Material provided:
** Begin **
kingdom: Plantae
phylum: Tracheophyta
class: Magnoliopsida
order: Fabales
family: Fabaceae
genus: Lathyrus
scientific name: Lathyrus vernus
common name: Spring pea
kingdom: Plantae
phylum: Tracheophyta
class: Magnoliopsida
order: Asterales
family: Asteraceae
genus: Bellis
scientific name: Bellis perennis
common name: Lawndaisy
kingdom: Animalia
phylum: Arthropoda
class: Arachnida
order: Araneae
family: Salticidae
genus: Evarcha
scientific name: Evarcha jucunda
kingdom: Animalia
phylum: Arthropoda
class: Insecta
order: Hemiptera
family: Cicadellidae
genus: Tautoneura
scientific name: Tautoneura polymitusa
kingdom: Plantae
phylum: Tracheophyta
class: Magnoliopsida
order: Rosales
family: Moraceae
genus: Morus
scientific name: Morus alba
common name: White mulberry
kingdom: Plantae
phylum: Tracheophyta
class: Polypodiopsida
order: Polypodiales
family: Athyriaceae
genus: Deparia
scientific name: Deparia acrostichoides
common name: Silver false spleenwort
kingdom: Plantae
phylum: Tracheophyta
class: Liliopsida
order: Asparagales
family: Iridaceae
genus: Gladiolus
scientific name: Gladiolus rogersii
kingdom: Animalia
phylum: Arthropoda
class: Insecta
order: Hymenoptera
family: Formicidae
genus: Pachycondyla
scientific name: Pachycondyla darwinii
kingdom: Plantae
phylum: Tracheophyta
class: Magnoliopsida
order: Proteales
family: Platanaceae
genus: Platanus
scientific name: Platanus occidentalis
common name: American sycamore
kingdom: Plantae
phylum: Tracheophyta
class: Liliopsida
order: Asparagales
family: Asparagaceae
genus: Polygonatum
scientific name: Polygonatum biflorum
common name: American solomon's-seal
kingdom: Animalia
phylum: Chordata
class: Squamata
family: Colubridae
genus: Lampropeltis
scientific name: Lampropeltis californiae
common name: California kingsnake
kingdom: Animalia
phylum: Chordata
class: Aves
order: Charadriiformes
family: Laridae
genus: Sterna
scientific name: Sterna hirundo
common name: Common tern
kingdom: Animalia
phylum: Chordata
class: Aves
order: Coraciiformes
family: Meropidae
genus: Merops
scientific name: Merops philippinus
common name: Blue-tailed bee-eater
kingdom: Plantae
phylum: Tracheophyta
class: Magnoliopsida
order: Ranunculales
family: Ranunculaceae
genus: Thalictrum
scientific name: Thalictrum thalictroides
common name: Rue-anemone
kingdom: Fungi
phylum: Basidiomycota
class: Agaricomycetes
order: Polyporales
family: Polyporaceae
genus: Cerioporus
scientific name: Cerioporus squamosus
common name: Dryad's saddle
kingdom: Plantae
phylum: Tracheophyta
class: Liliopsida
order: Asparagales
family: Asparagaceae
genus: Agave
** End **
Given request: Reproduce all of the lines above word for word, from the first through the last.

In response:
kingdom: Plantae
phylum: Tracheophyta
class: Magnoliopsida
order: Fabales
family: Fabaceae
genus: Lathyrus
scientific name: Lathyrus vernus
common name: Spring pea
kingdom: Plantae
phylum: Tracheophyta
class: Magnoliopsida
order: Asterales
family: Asteraceae
genus: Bellis
scientific name: Bellis perennis
common name: Lawndaisy
kingdom: Animalia
phylum: Arthropoda
class: Arachnida
order: Araneae
family: Salticidae
genus: Evarcha
scientific name: Evarcha jucunda
kingdom: Animalia
phylum: Arthropoda
class: Insecta
order: Hemiptera
family: Cicadellidae
genus: Tautoneura
scientific name: Tautoneura polymitusa
kingdom: Plantae
phylum: Tracheophyta
class: Magnoliopsida
order: Rosales
family: Moraceae
genus: Morus
scientific name: Morus alba
common name: White mulberry
kingdom: Plantae
phylum: Tracheophyta
class: Polypodiopsida
order: Polypodiales
family: Athyriaceae
genus: Deparia
scientific name: Deparia acrostichoides
common name: Silver false spleenwort
kingdom: Plantae
phylum: Tracheophyta
class: Liliopsida
order: Asparagales
family: Iridaceae
genus: Gladiolus
scientific name: Gladiolus rogersii
kingdom: Animalia
phylum: Arthropoda
class: Insecta
order: Hymenoptera
family: Formicidae
genus: Pachycondyla
scientific name: Pachycondyla darwinii
kingdom: Plantae
phylum: Tracheophyta
class: Magnoliopsida
order: Proteales
family: Platanaceae
genus: Platanus
scientific name: Platanus occidentalis
common name: American sycamore
kingdom: Plantae
phylum: Tracheophyta
class: Liliopsida
order: Asparagales
family: Asparagaceae
genus: Polygonatum
scientific name: Polygonatum biflorum
common name: American solomon's-seal
kingdom: Animalia
phylum: Chordata
class: Squamata
family: Colubridae
genus: Lampropeltis
scientific name: Lampropeltis californiae
common name: California kingsnake
kingdom: Animalia
phylum: Chordata
class: Aves
order: Charadriiformes
family: Laridae
genus: Sterna
scientific name: Sterna hirundo
common name: Common tern
kingdom: Animalia
phylum: Chordata
class: Aves
order: Coraciiformes
family: Meropidae
genus: Merops
scientific name: Merops philippinus
common name: Blue-tailed bee-eater
kingdom: Plantae
phylum: Tracheophyta
class: Magnoliopsida
order: Ranunculales
family: Ranunculaceae
genus: Thalictrum
scientific name: Thalictrum thalictroides
common name: Rue-anemone
kingdom: Fungi
phylum: Basidiomycota
class: Agaricomycetes
order: Polyporales
family: Polyporaceae
genus: Cerioporus
scientific name: Cerioporus squamosus
common name: Dryad's saddle
kingdom: Plantae
phylum: Tracheophyta
class: Liliopsida
order: Asparagales
family: Asparagaceae
genus: Agave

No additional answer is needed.